- TASK PROMPT
Tally the lines below containing the word "none" and give that total alone.

- AVAILABLE DATA
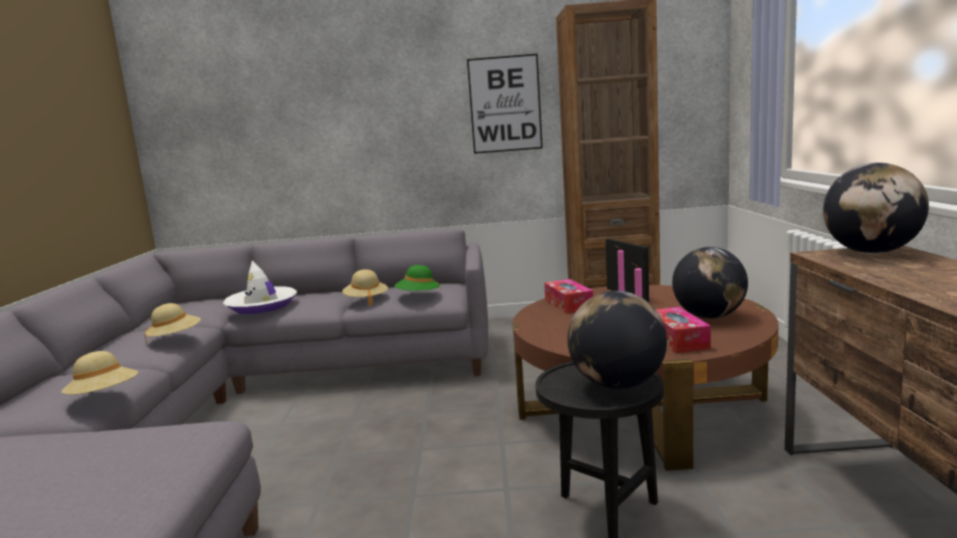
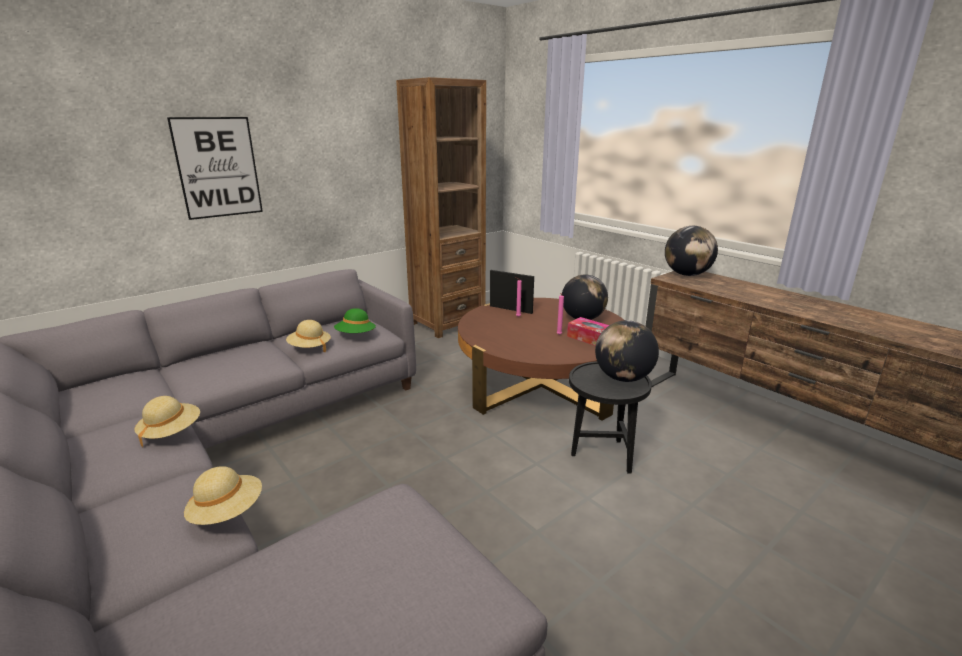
camera: 40 degrees left, 10 degrees up
white hat [223,261,297,314] -> none
picture [467,54,543,154] -> picture moved to [167,117,263,220]
tissue box [544,279,593,314] -> none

- ANSWER BELOW
2